Agile processes seem to me to do a quite good job of exhibiting several of these properties: Levels of Scale, Strong Centers, Boundaries, Alternating Repetition, Deep Interlock and Ambiguity, Contrast, Roughness, Simplicity and Inner Calm, and Not-Separateness all show up in profound ways. Though some of agile’s distinctive character comes from centers that it doesn’t emphasize: in particular, traditional silos (functional areas in development, or development versus test) are centers in their own right, but centers that are much less strong in agile methodologies than in other methodologies.
Perhaps Alexander gives ideas of how you could design a methodology which keeps those as centers: make sure to nourish them (Strong Centers), but don’t isolate them.
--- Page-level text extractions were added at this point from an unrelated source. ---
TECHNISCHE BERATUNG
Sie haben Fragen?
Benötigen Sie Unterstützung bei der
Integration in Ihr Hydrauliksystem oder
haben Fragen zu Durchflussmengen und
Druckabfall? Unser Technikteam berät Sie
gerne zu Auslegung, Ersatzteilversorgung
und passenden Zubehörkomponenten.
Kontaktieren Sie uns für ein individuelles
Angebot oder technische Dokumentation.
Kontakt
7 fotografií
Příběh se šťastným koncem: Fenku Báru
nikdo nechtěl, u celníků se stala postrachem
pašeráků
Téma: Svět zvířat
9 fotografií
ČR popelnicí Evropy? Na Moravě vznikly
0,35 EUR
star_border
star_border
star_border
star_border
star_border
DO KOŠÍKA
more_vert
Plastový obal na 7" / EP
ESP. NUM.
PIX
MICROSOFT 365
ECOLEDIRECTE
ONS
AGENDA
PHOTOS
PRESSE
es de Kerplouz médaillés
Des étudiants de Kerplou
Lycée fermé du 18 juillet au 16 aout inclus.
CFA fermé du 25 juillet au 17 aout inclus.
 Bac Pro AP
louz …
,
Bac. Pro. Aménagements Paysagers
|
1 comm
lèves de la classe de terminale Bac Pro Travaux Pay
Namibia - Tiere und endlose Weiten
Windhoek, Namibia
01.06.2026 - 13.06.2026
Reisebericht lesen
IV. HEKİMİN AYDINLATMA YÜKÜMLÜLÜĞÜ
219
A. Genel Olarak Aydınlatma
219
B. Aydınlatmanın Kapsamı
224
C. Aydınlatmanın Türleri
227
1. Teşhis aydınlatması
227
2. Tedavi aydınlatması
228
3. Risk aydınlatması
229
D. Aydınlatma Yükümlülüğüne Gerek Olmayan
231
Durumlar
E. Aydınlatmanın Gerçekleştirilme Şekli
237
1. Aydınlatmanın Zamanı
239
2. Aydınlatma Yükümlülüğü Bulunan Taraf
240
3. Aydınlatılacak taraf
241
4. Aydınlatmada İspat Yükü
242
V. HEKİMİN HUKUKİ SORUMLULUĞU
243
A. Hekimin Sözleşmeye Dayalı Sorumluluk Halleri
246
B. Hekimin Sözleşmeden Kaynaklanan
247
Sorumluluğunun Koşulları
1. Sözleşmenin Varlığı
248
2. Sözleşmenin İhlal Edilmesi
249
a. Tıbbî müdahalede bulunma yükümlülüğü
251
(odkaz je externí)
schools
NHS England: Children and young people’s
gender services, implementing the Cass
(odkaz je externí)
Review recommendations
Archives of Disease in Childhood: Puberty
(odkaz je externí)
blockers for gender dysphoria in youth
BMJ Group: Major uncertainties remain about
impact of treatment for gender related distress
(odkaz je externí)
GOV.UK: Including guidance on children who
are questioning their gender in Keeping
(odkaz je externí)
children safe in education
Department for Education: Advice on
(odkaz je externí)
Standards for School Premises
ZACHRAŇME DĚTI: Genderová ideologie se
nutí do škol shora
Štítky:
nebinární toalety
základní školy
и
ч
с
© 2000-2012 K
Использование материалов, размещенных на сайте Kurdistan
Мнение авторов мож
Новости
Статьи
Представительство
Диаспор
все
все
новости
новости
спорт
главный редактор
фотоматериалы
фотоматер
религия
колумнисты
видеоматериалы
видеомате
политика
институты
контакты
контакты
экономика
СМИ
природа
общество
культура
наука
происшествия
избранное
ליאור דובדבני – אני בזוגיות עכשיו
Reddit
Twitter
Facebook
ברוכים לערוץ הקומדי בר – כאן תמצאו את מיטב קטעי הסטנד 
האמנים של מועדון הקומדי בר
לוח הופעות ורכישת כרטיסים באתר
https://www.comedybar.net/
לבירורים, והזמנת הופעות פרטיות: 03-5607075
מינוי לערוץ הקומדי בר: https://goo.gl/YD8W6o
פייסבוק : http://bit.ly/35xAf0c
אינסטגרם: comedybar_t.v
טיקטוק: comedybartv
If you can leave in thick Boundaries, have Deep Interlock and Ambiguity between them, while keeping Not-Separateness in mind, you’ll probably end up with a process that’s appropriately resilient, flexible, adaptable to unexpected circumstances.
I wish I’d written this blog post sooner after finishing The Process of Creating Life, because that’s really what’s most interesting about these properties of living structures: they’re not just a diagnostic tool, they’re a tool for growing living structures. (And, of course, agile processes as a whole are, among other things, a tool for growing living code!) If you want to introduce agile to an existing organization, if you want to expand agile from one team to many teams, then doing it via an iterative / organic process as Alexander outlines may well be a good idea.
I’d also like to see these ideas developed more on the Customer side of things, on the user-facing design of the product rather than the design of its code. Agile processes generally treat that part of the design as a black box, as magic: we allow the Customer to grow the product by adding to it gradually, providing frequent feedback, and in general giving the Customer as much flexibility as possible. But that’s all about enabling the Customer: the processes are completely agnostic about what the Customer does with that power.
And that’s not good enough. Take my current video game infatuation as an example: I’m all for video games that are developed quickly and are free from bugs. But given a choice between a game with a technically flawed implementation of a wonderful concept or a game that does everything right but has no soul, I’ll ignore the latter every time, while I’ll happily play the former as long as enough of the concept shines through. If Alexander’s ideas help us to figure out how to develop more games that are truly alive, that would be an achievement that would live down through the ages.
Something to think about. Which I will have ample opportunity to do: I doubt these ideas are leaving my brain any time soon, and I have a thousand more pages spread across two volumes to look forward to reading!
This post has not been revised since publication.